In response to our study on the association between alcohol consumption and risk of cardiovascular disease, cancer, and mortality [1], Alam et al. raised concerns on three specific aspects of the study, including confounding factors, exposure assessment, and the follow-up duration.

First, all participants in our study are Chinese. The reference paper cited by Alam et al. only compared differentials in heart disease mortality across black, white, Hispanic, and Asian populations [2], therefore it cannot translate directly to our study. The Kailuan study is located in Hebei Province, where 95.8% of the population are Han Chinese, according to the 2010 Population Census of China [3]. Because the proportion of ethnic minorities in this population is small and no strong evidence supports an association between specific ethnic groups in Hebei Province and different disease risks, we did not adjust for ethnicity in our study. Further, all participants dwelled in a traditional Chinese industrial community, with relatively homogeneous lifestyles. Although generalization to other populations might be limited, it could greatly reduce potential residual confounding and enhance internal validity.

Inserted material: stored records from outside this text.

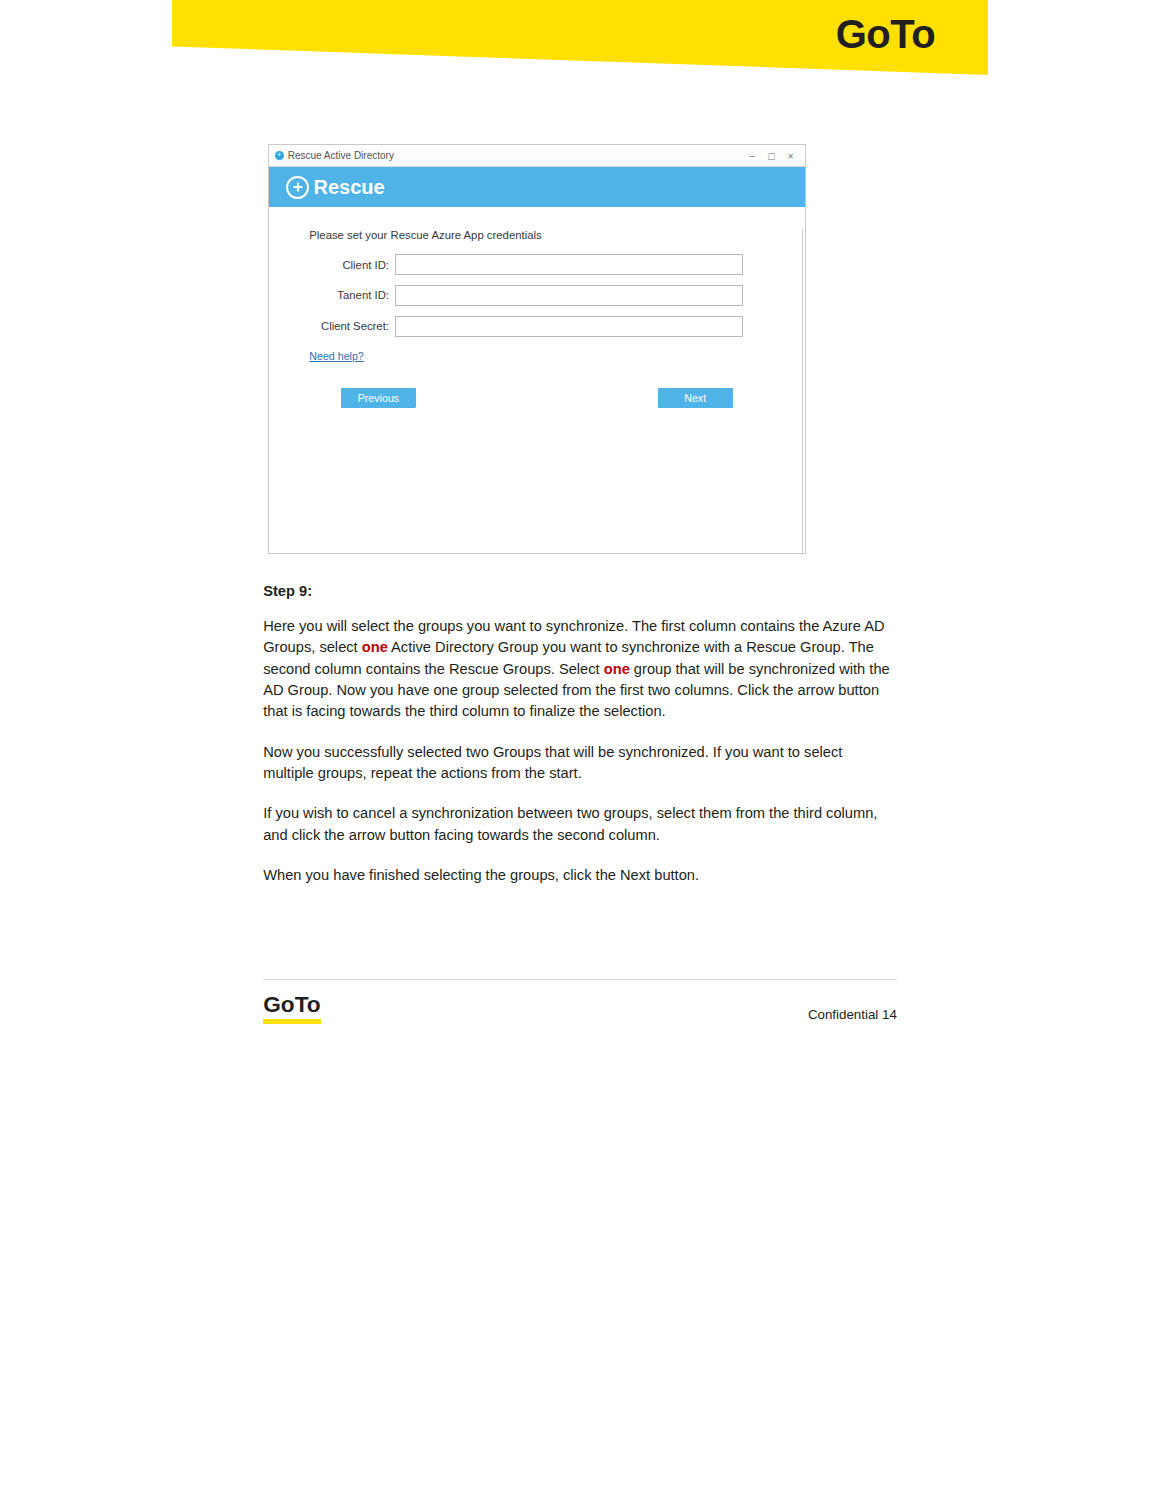Go To
Rescue Active Directory
− □ ×
Rescue
Please set your Rescue Azure App credentials
Client ID:
Tanent ID:
Client Secret:
Need help?
Previous
Next
Step 9:
Here you will select the groups you want to synchronize. The first column contains the Azure AD Groups, select one Active Directory Group you want to synchronize with a Rescue Group. The second column contains the Rescue Groups. Select one group that will be synchronized with the AD Group. Now you have one group selected from the first two columns. Click the arrow button that is facing towards the third column to finalize the selection.
Now you successfully selected two Groups that will be synchronized. If you want to select multiple groups, repeat the actions from the start.
If you wish to cancel a synchronization between two groups, select them from the third column, and click the arrow button facing towards the second column.
When you have finished selecting the groups, click the Next button.
GoTo
Confidential 14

Second, the amount of alcohol was calculated using the self-report intake of a specified type and portion size of alcoholic beverages. This is a commonly used approach for estimation of alcohol intake, which has been used and validated in previous studies [4, 5]. Specifically, the self-report alcohol intake has previously been validated against blood high-density lipoprotein cholesterol concentration in our cohort [6]. However, we agree that more detailed information, eg., the brand of the beverage, could be collected to improve the estimation of alcohol intake.

Third, we agree with Alam et al. that one of the potential limitations of this study is a relatively short follow-up duration (that is ~ 10 years). Because the Kailuan Study is an ongoing prospective cohort, we will update analyses in the future when appropriate.